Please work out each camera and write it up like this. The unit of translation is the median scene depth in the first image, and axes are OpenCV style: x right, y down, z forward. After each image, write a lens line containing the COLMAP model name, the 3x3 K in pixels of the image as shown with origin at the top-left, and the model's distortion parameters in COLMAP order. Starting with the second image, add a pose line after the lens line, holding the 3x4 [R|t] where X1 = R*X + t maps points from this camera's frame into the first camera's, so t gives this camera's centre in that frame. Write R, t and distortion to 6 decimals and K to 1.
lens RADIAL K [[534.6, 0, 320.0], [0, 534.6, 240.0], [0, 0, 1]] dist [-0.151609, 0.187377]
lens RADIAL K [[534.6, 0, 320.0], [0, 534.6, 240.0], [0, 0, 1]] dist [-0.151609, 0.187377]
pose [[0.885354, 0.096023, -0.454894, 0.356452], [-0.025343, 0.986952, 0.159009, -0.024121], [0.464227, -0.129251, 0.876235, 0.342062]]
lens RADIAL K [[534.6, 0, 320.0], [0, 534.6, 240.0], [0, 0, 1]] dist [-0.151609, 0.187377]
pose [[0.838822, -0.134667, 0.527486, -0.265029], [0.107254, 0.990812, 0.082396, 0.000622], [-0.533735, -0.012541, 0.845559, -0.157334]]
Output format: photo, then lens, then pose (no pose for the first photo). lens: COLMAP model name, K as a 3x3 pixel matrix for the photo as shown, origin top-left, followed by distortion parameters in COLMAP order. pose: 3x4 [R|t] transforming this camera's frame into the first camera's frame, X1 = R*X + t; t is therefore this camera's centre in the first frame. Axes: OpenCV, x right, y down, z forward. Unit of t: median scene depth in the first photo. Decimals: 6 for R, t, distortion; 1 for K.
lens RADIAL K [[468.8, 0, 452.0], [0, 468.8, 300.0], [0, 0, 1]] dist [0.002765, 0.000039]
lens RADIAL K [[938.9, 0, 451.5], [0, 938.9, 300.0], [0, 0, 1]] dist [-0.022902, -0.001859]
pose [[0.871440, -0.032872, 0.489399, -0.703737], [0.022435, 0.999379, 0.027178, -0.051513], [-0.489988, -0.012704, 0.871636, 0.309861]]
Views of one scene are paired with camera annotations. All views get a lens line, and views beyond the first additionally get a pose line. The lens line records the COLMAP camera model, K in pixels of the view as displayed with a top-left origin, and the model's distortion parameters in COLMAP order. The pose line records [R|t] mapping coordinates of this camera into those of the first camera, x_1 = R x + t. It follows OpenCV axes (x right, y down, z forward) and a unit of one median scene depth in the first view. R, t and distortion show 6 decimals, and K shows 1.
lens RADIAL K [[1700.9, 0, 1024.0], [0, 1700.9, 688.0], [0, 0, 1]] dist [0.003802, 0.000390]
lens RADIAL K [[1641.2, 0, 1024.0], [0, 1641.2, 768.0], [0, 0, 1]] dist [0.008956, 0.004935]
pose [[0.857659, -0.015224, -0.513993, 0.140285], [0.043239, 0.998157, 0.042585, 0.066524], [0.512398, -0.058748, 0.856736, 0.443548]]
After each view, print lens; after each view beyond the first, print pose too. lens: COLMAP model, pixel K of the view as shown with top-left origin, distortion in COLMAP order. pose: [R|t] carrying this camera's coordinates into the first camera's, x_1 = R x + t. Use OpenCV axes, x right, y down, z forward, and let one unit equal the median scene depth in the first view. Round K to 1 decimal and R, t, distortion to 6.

********************

__ACTION ITEM__: Reproduce all the data exactly. Include every line.

__FINAL ANSWER__:
Please work out each camera and write it up like this. The unit of translation is the median scene depth in the first image, and axes are OpenCV style: x right, y down, z forward. After each image, write a lens line containing the COLMAP model name, the 3x3 K in pixels of the image as shown with origin at the top-left, and the model's distortion parameters in COLMAP order. Starting with the second image, add a pose line after the lens line, holding the 3x4 [R|t] where X1 = R*X + t maps points from this camera's frame into the first camera's, so t gives this camera's centre in that frame. Write R, t and distortion to 6 decimals and K to 1.
lens RADIAL K [[534.6, 0, 320.0], [0, 534.6, 240.0], [0, 0, 1]] dist [-0.151609, 0.187377]
lens RADIAL K [[534.6, 0, 320.0], [0, 534.6, 240.0], [0, 0, 1]] dist [-0.151609, 0.187377]
pose [[0.885354, 0.096023, -0.454894, 0.356452], [-0.025343, 0.986952, 0.159009, -0.024121], [0.464227, -0.129251, 0.876235, 0.342062]]
lens RADIAL K [[534.6, 0, 320.0], [0, 534.6, 240.0], [0, 0, 1]] dist [-0.151609, 0.187377]
pose [[0.838822, -0.134667, 0.527486, -0.265029], [0.107254, 0.990812, 0.082396, 0.000622], [-0.533735, -0.012541, 0.845559, -0.157334]]
Output format: photo, then lens, then pose (no pose for the first photo). lens: COLMAP model name, K as a 3x3 pixel matrix for the photo as shown, origin top-left, followed by distortion parameters in COLMAP order. pose: 3x4 [R|t] transforming this camera's frame into the first camera's frame, X1 = R*X + t; t is therefore this camera's centre in the first frame. Axes: OpenCV, x right, y down, z forward. Unit of t: median scene depth in the first photo. Decimals: 6 for R, t, distortion; 1 for K.
lens RADIAL K [[468.8, 0, 452.0], [0, 468.8, 300.0], [0, 0, 1]] dist [0.002765, 0.000039]
lens RADIAL K [[938.9, 0, 451.5], [0, 938.9, 300.0], [0, 0, 1]] dist [-0.022902, -0.001859]
pose [[0.871440, -0.032872, 0.489399, -0.703737], [0.022435, 0.999379, 0.027178, -0.051513], [-0.489988, -0.012704, 0.871636, 0.309861]]
Views of one scene are paired with camera annotations. All views get a lens line, and views beyond the first additionally get a pose line. The lens line records the COLMAP camera model, K in pixels of the view as displayed with a top-left origin, and the model's distortion parameters in COLMAP order. The pose line records [R|t] mapping coordinates of this camera into those of the first camera, x_1 = R x + t. It follows OpenCV axes (x right, y down, z forward) and a unit of one median scene depth in the first view. R, t and distortion show 6 decimals, and K shows 1.
lens RADIAL K [[1700.9, 0, 1024.0], [0, 1700.9, 688.0], [0, 0, 1]] dist [0.003802, 0.000390]
lens RADIAL K [[1641.2, 0, 1024.0], [0, 1641.2, 768.0], [0, 0, 1]] dist [0.008956, 0.004935]
pose [[0.857659, -0.015224, -0.513993, 0.140285], [0.043239, 0.998157, 0.042585, 0.066524], [0.512398, -0.058748, 0.856736, 0.443548]]
After each view, print lens; after each view beyond the first, print pose too. lens: COLMAP model, pixel K of the view as shown with top-left origin, distortion in COLMAP order. pose: [R|t] carrying this camera's coordinates into the first camera's, x_1 = R x + t. Use OpenCV axes, x right, y down, z forward, and let one unit equal the median scene depth in the first view. Round K to 1 decimal and R, t, distortion to 6.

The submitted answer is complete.